OK, it's not just my bed, it's our bed. But up until very recently, I was the only one who partook in the privilege of making it. Ever. This pissed me off, of course, as I'm sure it would most women who take on the lion's share of housework. Not that I'm one of those women. I'm actually really not. My husband makes dinner several nights a week and tends to notice the bathtub needs a good scrubbing before I do. But still, the bed. The bed!
This major injustice came to a head over the holidays when Bill had lots of time off work. After several days of waking up with Liam so he could sleep in and then spending the rest of the day ticked off that he expected me to make the bed he had abandoned, or giving in and making the bed with big, frustrated movements while sighing loud insinuations that went totally unheard, I started to lose it just slightly.

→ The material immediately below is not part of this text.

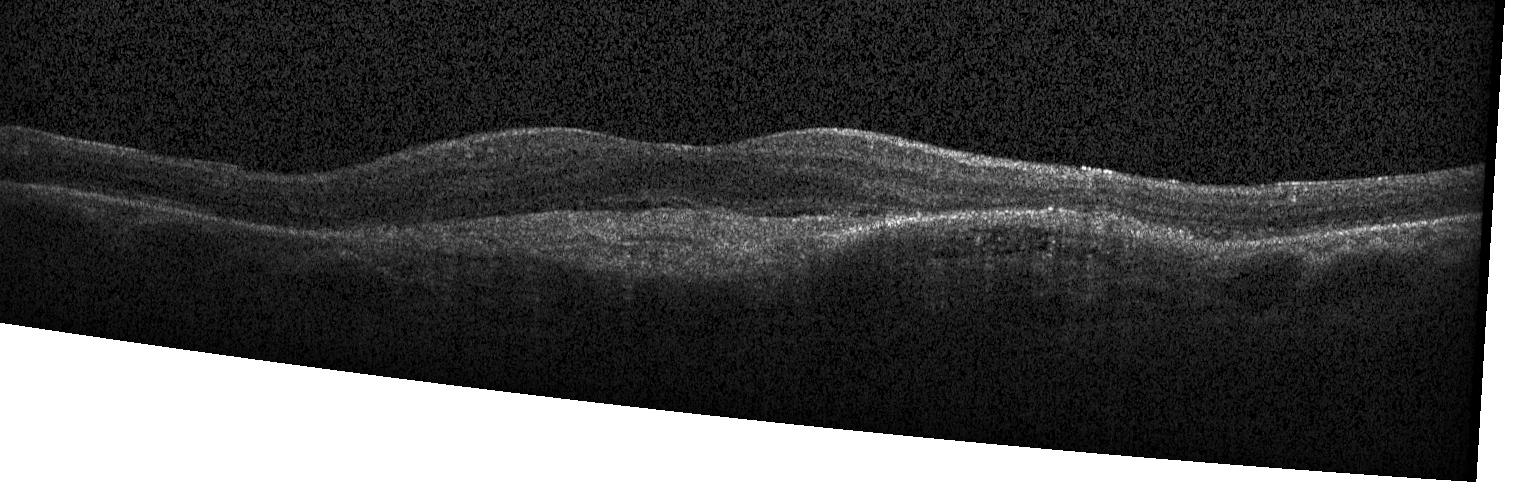 Impression: choroidal neovascularization (CNV).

I mean, why couldn't he just make the bed himself? He slept in it too, didn't he? There could only be three possible reasons for his sloth like behavior:
- He has no respect for me and wants to make my life harder every chance he gets.

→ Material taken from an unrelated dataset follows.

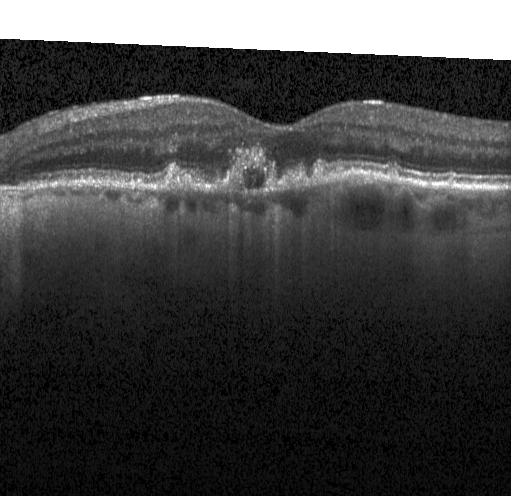 Optical coherence tomography B-scan · SD-OCT · centered on the fovea — Finding: choroidal neovascularization (CNV).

- He doesn't give a rat's ass if the bed is made or not.
- He tried to help a few times but I told him he did it wrong so he is staying the hell out of my way.*
Like, "Babe, I was thinking? Maybe we could make a rule that the last person who gets up has to make the bed?"
I left it at that, not going into the whole, because when the bed isn't made it makes me feel lazy and fat and like our house if falling down around us, bit. I even managed to leave out, when you don't help me with things like that it makes me feel like your hired servant and not your equal partner in marriage and that makes me feel sad and hateful. I just took his "OK" at face value and left it alone. I wasn't sure if anything would change or not but at least I didn't start a fight.
But things did change. Completely.
The next time he slept in, the bed was made before he left the room. And the next time, and the next time. When it was my turn to sleep in, I had to push myself to follow his good example instead of waiting until I was good and caffeinated to get around to it. I couldn't let him beat me at my own game!
As it turns out, the only reason he wasn't helping me is because I never asked him to. Well that and he didn't give a rat's ass if the bed was made or not and didn't want to hear from me how he was doing it wrong. But if I had approached the situation from either one of those angles, you better believe I would still be making the bed. It didn't have to be a big philosophical eruption about why or how the bed should be made; he just needed a straightforward, somewhat polite request.
Imagine how many years I wasted on telepathic expectations! I really did make an ASS out of U and ME.
*A quick note about the right and wrong way to do things:
In Louise Hay's great book, You Can Heal Your Life, she uses the following quote when talking about stubborn people who are unable to be flexible in their thinking or see other points of view:
Virginia Satir, the brilliant family therapist, said that she did some "silly research" and found that there are more than 250 different ways to wash dishes, depending upon who is washing and the ingredients used. If we are stuck in believing there is only "one way," or "one viewpoint," then we are shutting out most of life.So, let your husband make the bed! Or feed the kids or fold the towels. He might not do it exactly the way you would do it, but he certainly won't do it wrong. Just let it go, put him to work and spend your new found me time doing something other than breathing over his shoulder.